When Ortiz arrived at the hospital, she was diagnosed with pneumonia. In addition, Ortiz had contracted Methicillin-resistant Staphylococcus aureus on her arms, legs and lips.
In January 2018, Ortiz was weaned off her pain medications. During this time, her personality changed completely and she became very depressed. Because Ortiz was having difficulty with pain management, her daughter took her to a medication management specialist. After a couple of weeks, Ortiz’s condition improved before she again started falling and having memory issues.

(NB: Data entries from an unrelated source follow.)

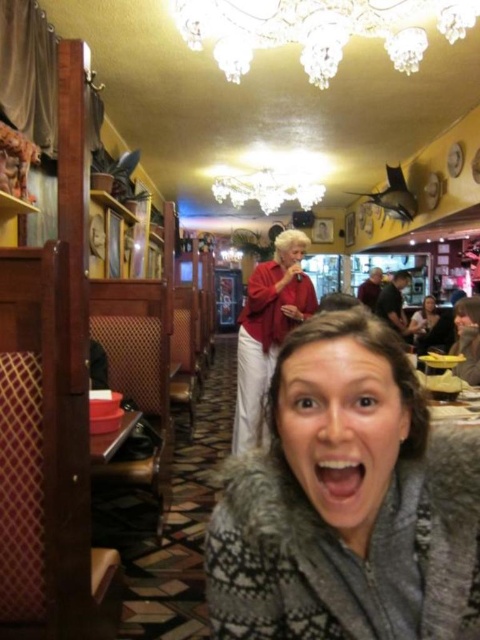
You are a photographer setting up a shoot in this restaurant. You need to position a light source between the fuzzy gray sweater at center and the matte black jacket at lower right. Based on their positions, which side of the jacket should the light be placed?

The fuzzy gray sweater at center is to the left of the matte black jacket at lower right, so the light should be placed to the left side of the matte black jacket at lower right to position it between them.

You are a photographer setting up a shoot in this restaurant. You have a camera with a lens that can focus on objects up to 1 meter thick. You need to decide whether to place your subject in front of the fuzzy gray sweater at center or the shiny crystal chandelier at upper center to ensure proper focus. Which object should you choose?

The fuzzy gray sweater at center is thinner than the shiny crystal chandelier at upper center. Since the camera lens can focus on objects up to 1 meter thick, you should choose the fuzzy gray sweater at center as it is thinner and within the focus range, while the chandelier may exceed the limit.

Consider the image. You are a fashion designer observing a woman in a restaurant wearing two tops. You need to determine which top is shorter between the fuzzy gray sweater at center and the matte red blouse at center. Which one is shorter?

The fuzzy gray sweater at center is shorter than the matte red blouse at center.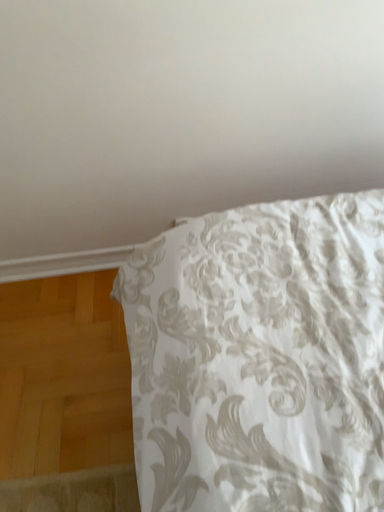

On March 4, 2018, Ortiz suffered a fall in the facility, fracturing her pelvis. This same week, Ortiz had already suffered three prior falls. She was taken to Good Samaritan Hospital in San Jose. Extreme bruising was present upon arrival on her face, arm and hip. After receiving four days of treatment, Ortiz was returned to the facility.
In April 2018, a friend of Ortiz named “Lisa” came to visit her at the facility. After finding Ortiz lethargic and her oxygen level at 80, she notified Ortiz’s daughter, who was out of town at the time. The following day, at approximately 10:00 pm, the facility called Ortiz’s daughter notifying her that they had called 911 and made the decision to send Ortiz to Kaiser Hospital.
Upon arrival to Kaiser Hospital, Ortiz was in cardiac arrest. By this time, Ortiz had been placed on Do Not Resuscitate status. Unfortunately, the facility unsafely and disorderly discharged Ortiz, and as a result, the multiple resuscitation attempts were made until Ortiz was revived.
On April 8, 2018, Ortiz was found by her daughter non-responsive with noticeably unusual behaviors. Several hours later, at approximately 6:00 p.m., Ortiz starting having spasms. Her arms were flailing all over the place and her face was twitching. At approximately 10:30 p.m. that same night, Ortiz passed away.
It’s alleged Stephen Hooker (Administrator), Phillip A. Greene (Administrator), Mildred Canlas (Director of Nursing) and many other facility staff, including certified nursing assistants, registered nurses and licensed vocational nurses, were unfit to perform their job duties. This unfitness created a risk to elder and infirm residents of the facility, including Ortiz.